# [Reading passage]
Ew1z <- function(z, mu, phi) {
xi <- sqrt(((mu^2) / z) + (((1 - mu)^2) / (1 - z)))
prod <- phi * xi
bK.num <- besselK(prod, -2, expon.scaled = TRUE)
bK.den <- besselK(prod, -1, expon.scaled = TRUE)
out <- (1 / prod) * (bK.num / bK.den)
return(out)
}
#############################################################################################
#' @title Ew2z
#' @description Auxiliary function required in the calculation of the
#' Fisher information matrix. It represents the conditional expected value E(W_i^s|Z_i), with s = -2; i.e.,
#' latent W_i^(-2) given the observed Z_i.
#' @param z response vector with 0 < z_i < 1.
#' @param mu mean parameter (vector having the same size of z).
#' @param phi precision parameter (vector having the same size of z).

# [Your tasks]
1) Translate this sentence from the R code into Spanish: "Auxiliary function required in the calculation of the Fisher information matrix."
2) Restate as a short list the description in the R code that begins "Auxiliary function required in the calculation", keeping its main facts.
3) Substitute "outcome vector" for "response vector" and give the R code from "return(out)" up to and including "with 0 < z_i < 1.".
The records come from a different source than the R code.

# [Stored records]

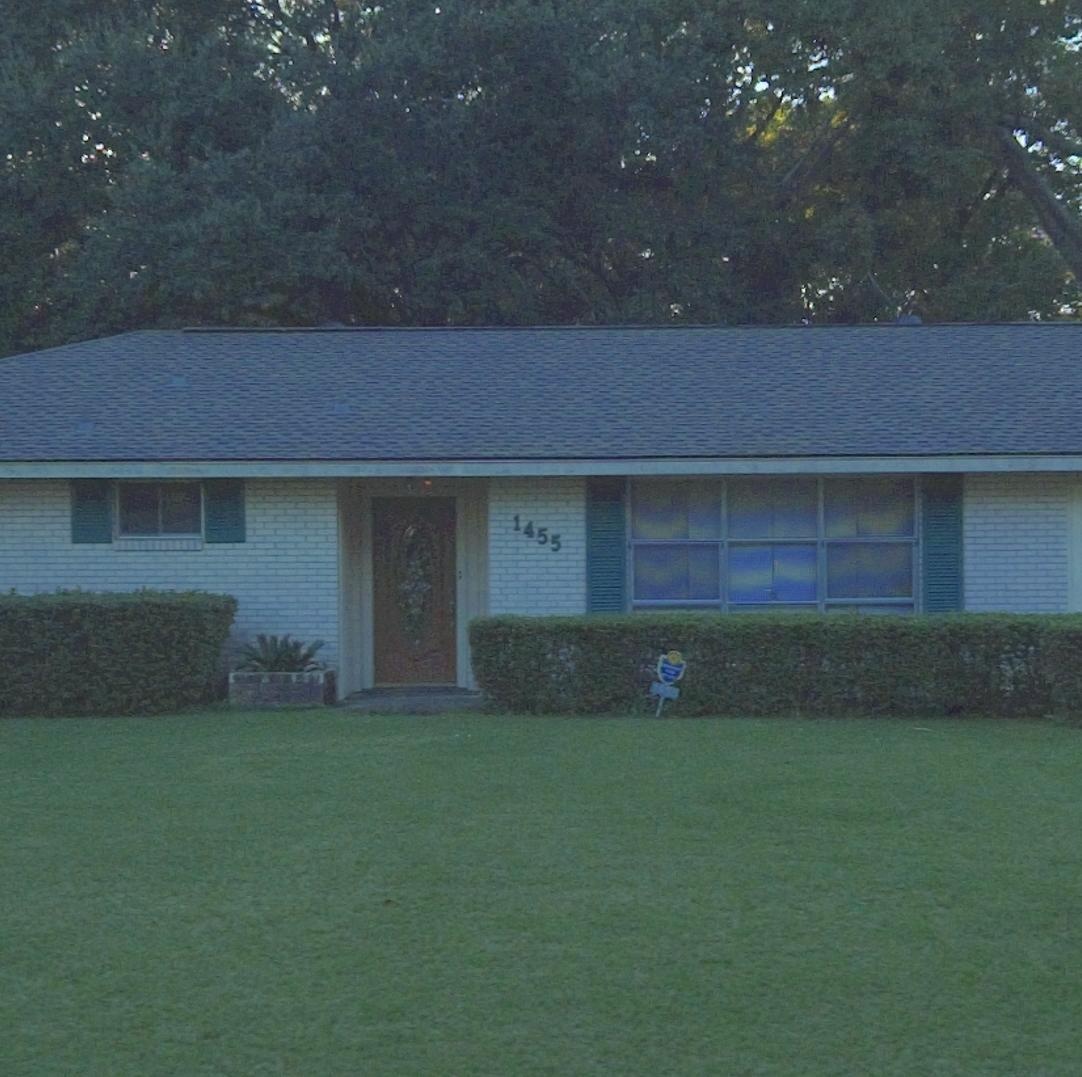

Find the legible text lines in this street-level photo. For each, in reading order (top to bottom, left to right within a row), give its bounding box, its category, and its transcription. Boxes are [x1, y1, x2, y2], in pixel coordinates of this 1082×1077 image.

[512, 512, 563, 553] StreetNumber: 1455
[649, 681, 681, 700] StreetNumber: 1455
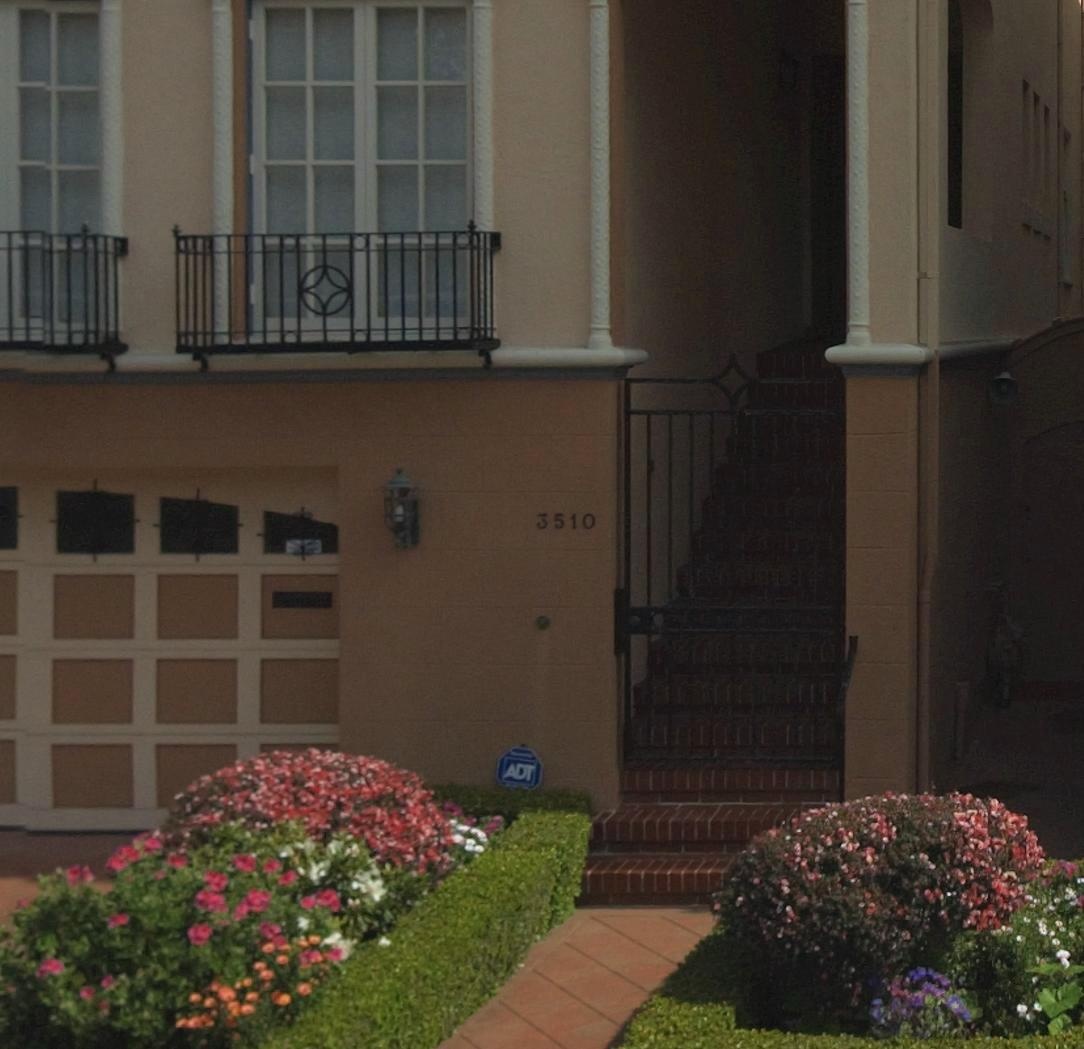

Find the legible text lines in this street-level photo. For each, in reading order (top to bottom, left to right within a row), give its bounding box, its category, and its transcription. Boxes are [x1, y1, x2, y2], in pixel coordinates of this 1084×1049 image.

[534, 510, 598, 532] StreetNumber: 3510
[501, 760, 538, 784] None: ADT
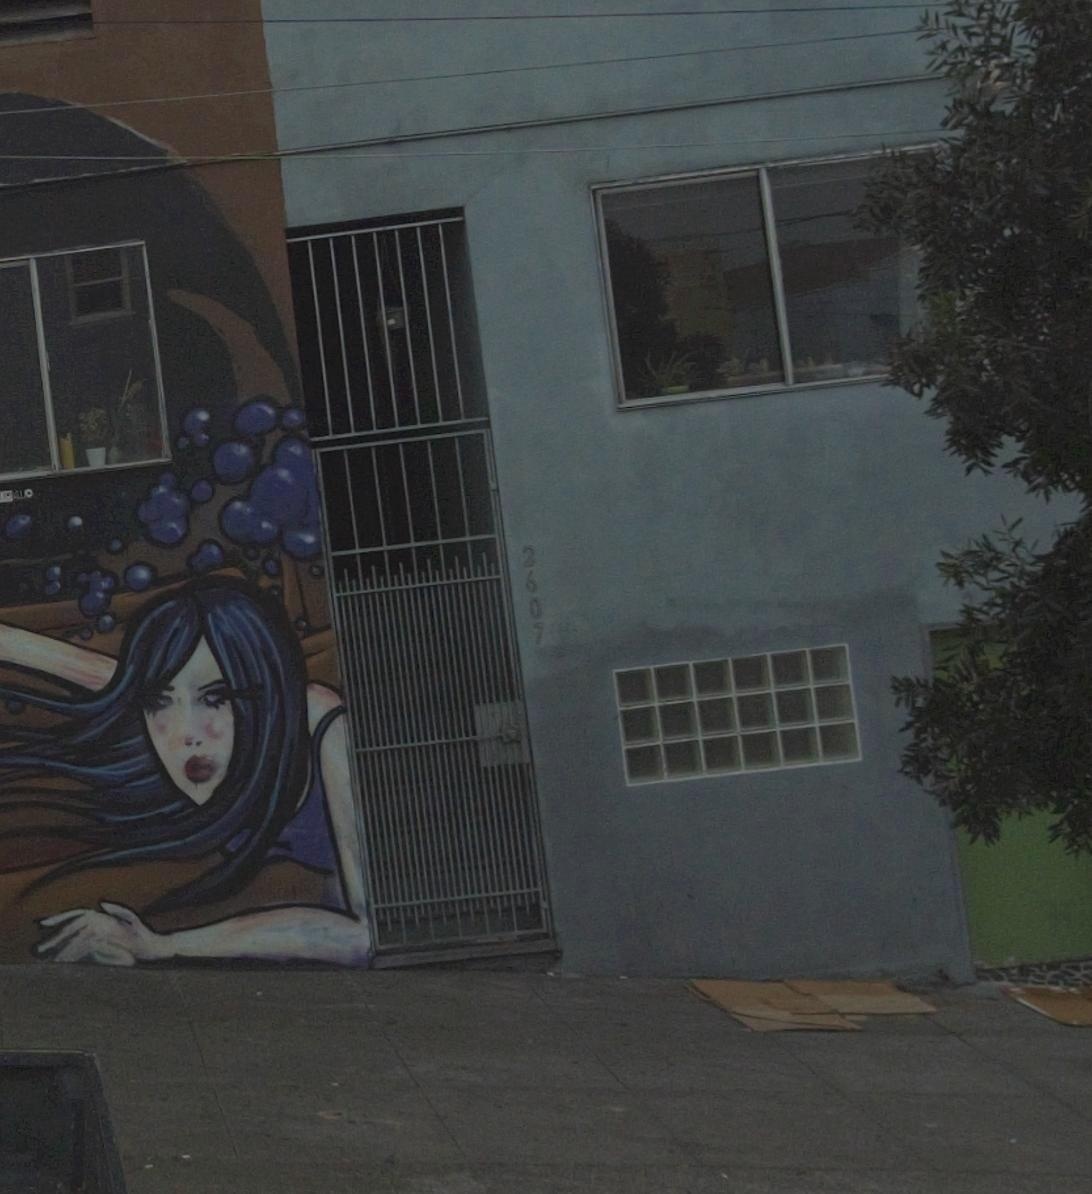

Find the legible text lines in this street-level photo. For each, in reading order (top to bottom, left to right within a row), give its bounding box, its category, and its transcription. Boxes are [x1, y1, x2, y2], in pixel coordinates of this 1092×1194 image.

[520, 543, 548, 648] StreetNumber: 2607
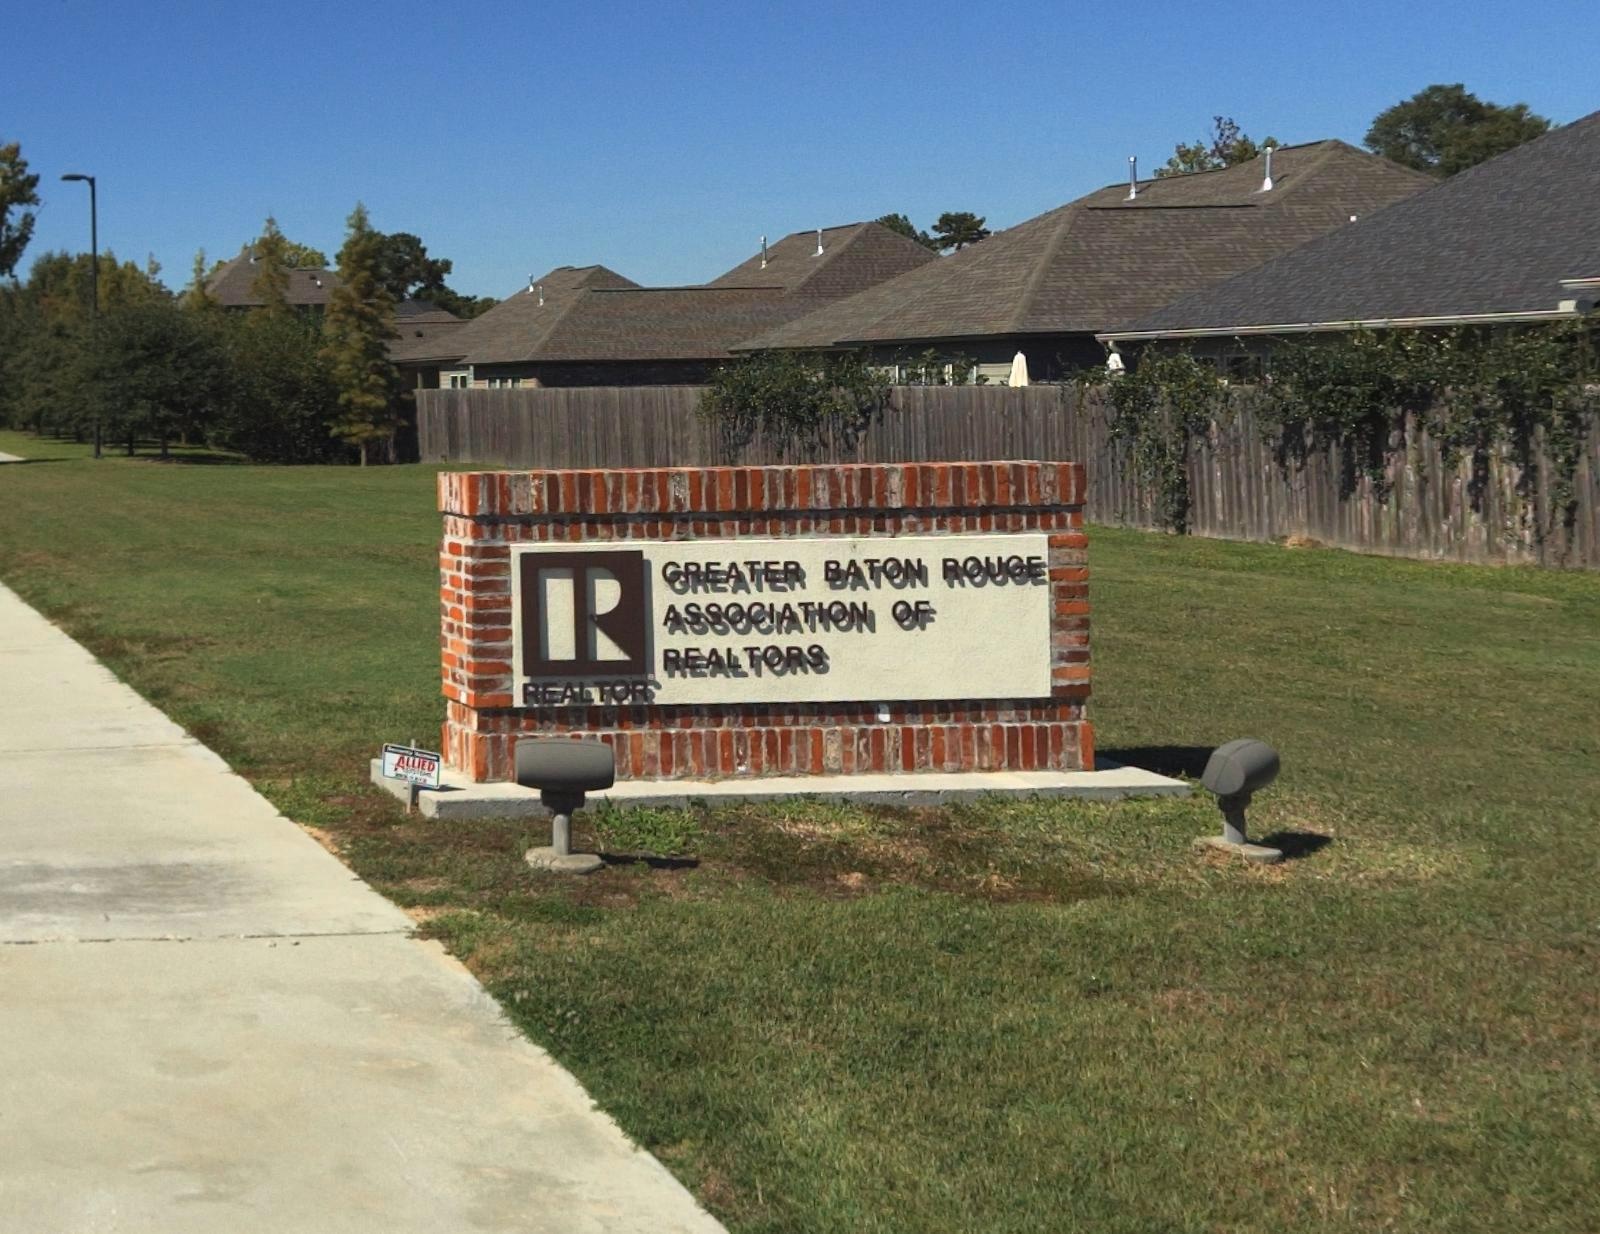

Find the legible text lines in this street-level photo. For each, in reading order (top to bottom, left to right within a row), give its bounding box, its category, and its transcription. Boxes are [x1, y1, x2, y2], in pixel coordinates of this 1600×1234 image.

[661, 554, 1047, 585] BusinessName: GREATER BATON ROUGE
[535, 564, 634, 663] None: R
[662, 601, 930, 628] BusinessName: ASSOCIATION OF
[661, 643, 826, 673] BusinessName: REALTORS
[522, 678, 651, 706] None: REALTOR
[391, 752, 438, 774] None: ALLIED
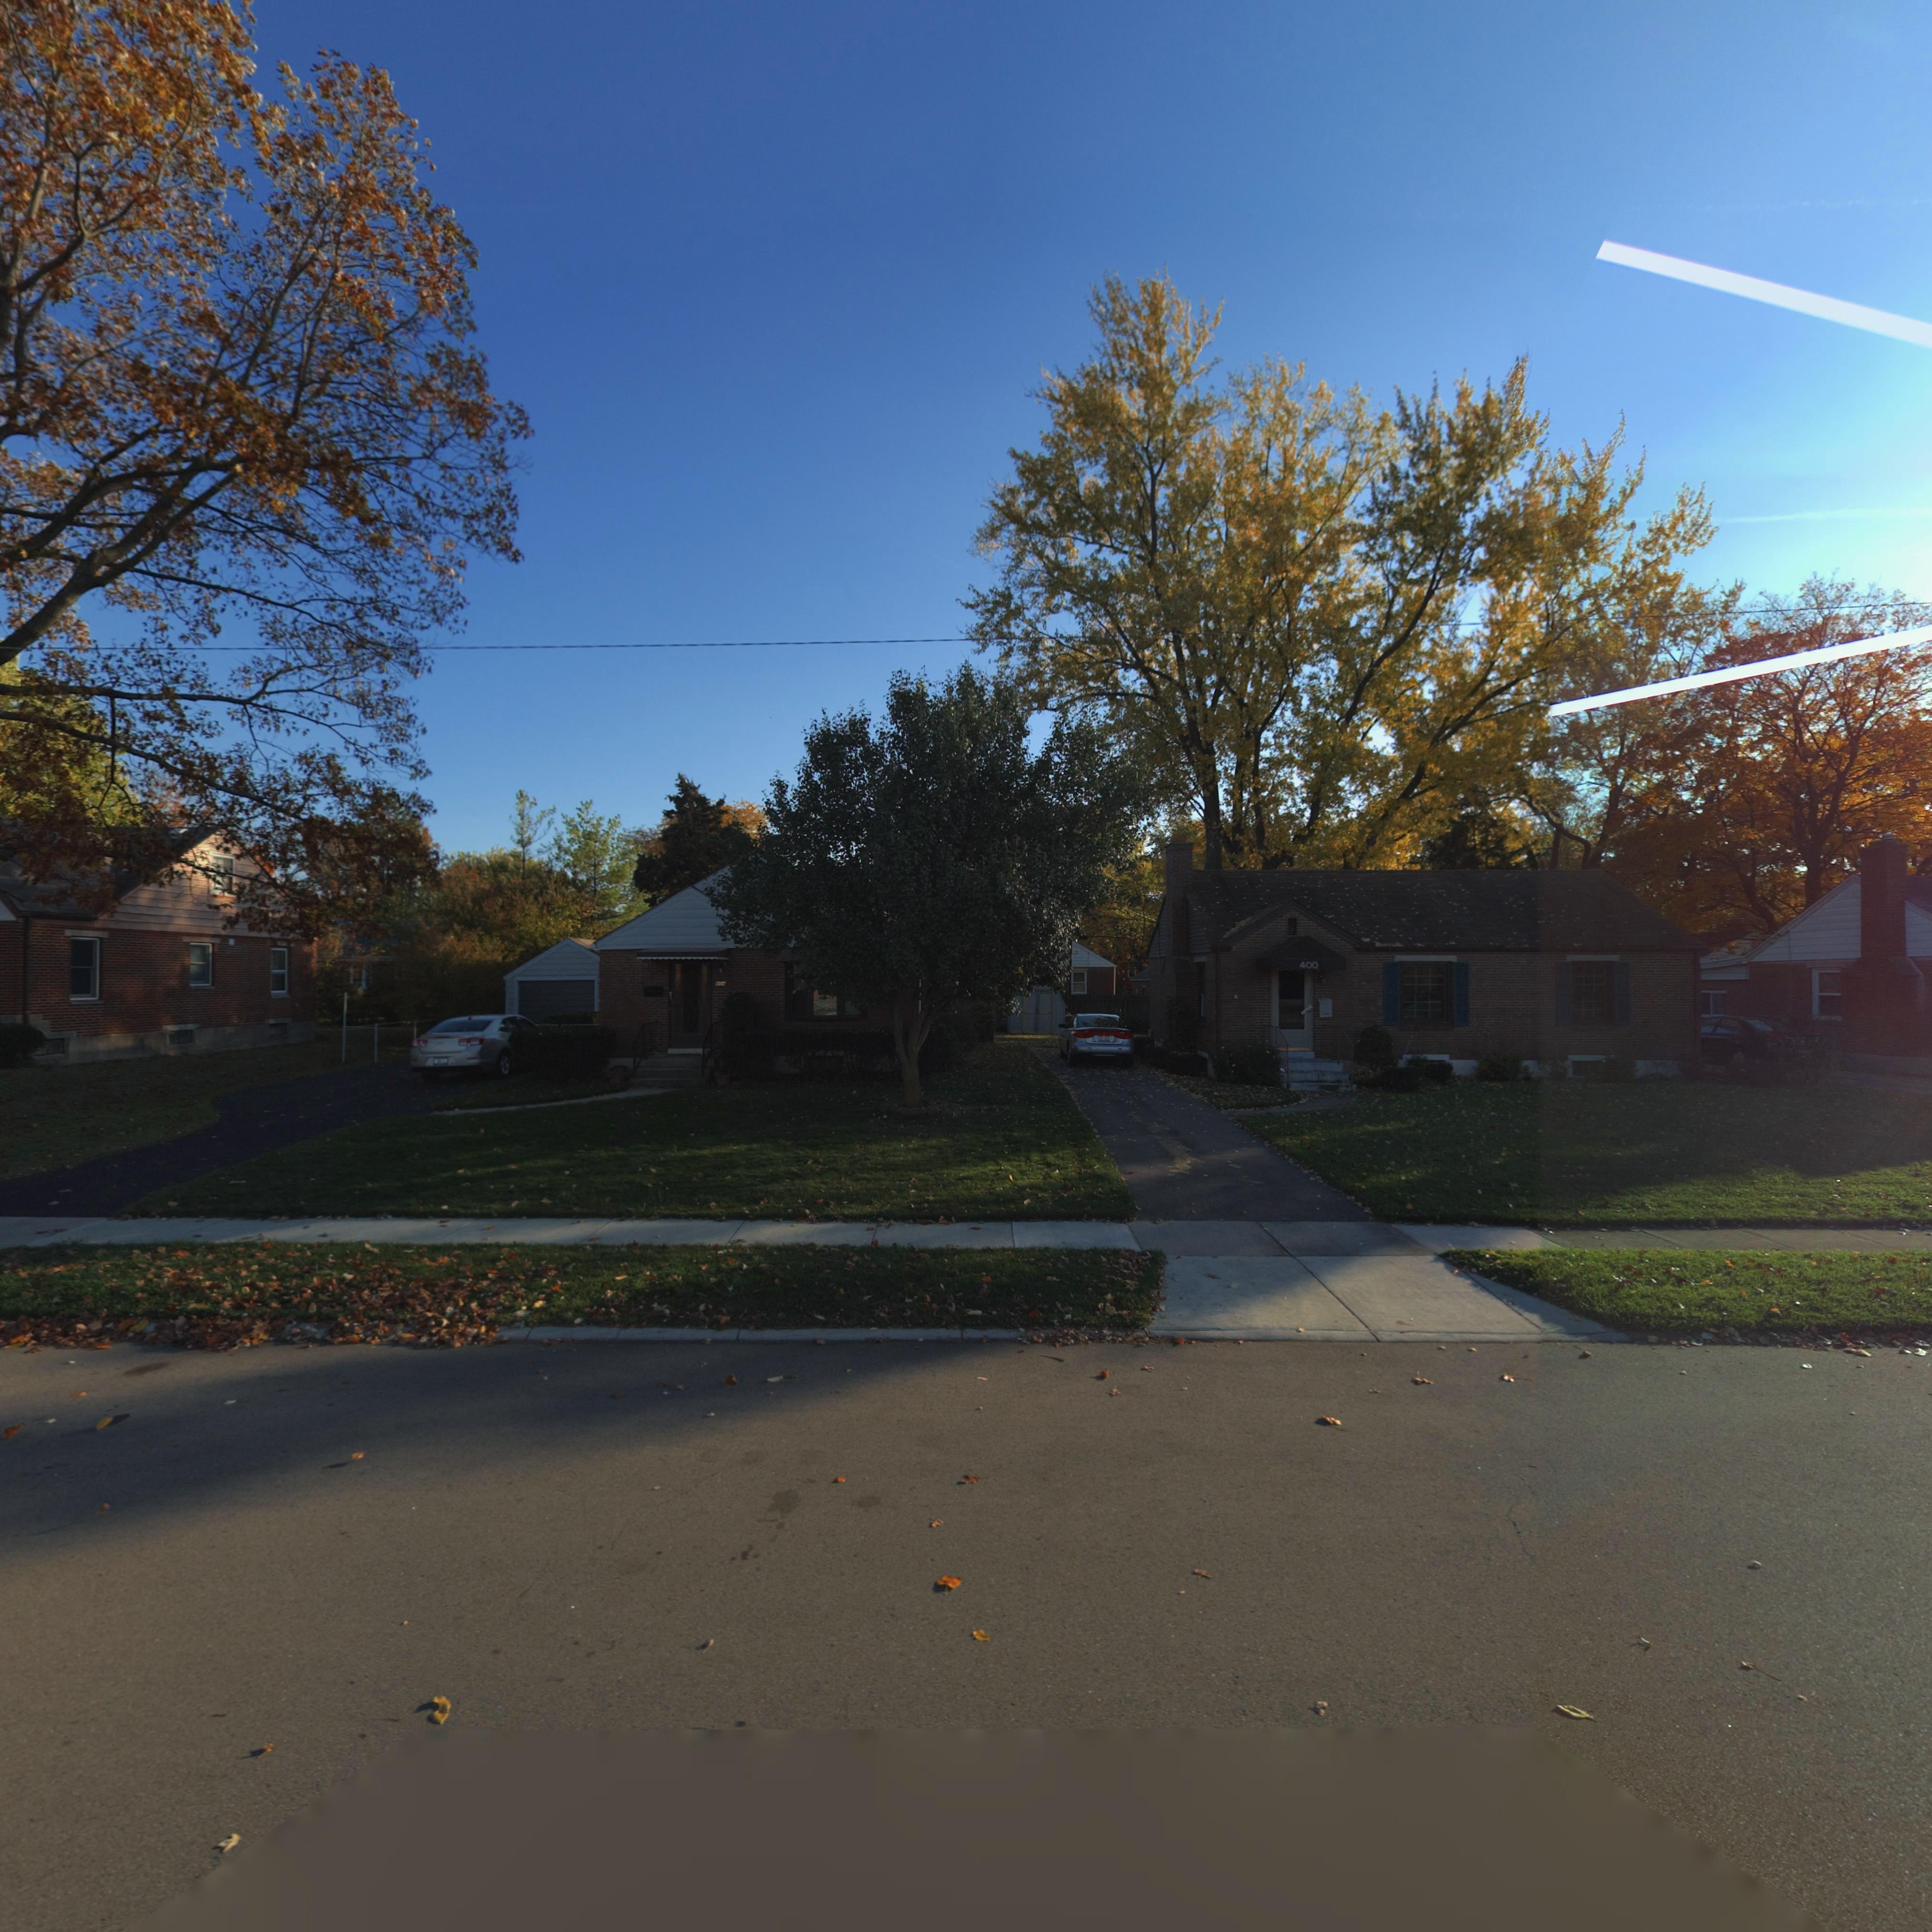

# [Written responses]
1) Función auxiliar necesaria en el cálculo de la matriz de información de Fisher.

2)
- Helper function used to compute the Fisher information matrix.
- Gives the conditional expected value E(W_i^s|Z_i) with s = -2.
- That is, the expected value of latent W_i^(-2) given the observed Z_i.

3)
return(out)
}
#############################################################################################
#' @title Ew2z
#' @description Auxiliary function required in the calculation of the
#' Fisher information matrix. It represents the conditional expected value E(W_i^s|Z_i), with s = -2; i.e.,
#' latent W_i^(-2) given the observed Z_i.
#' @param z outcome vector with 0 < z_i < 1.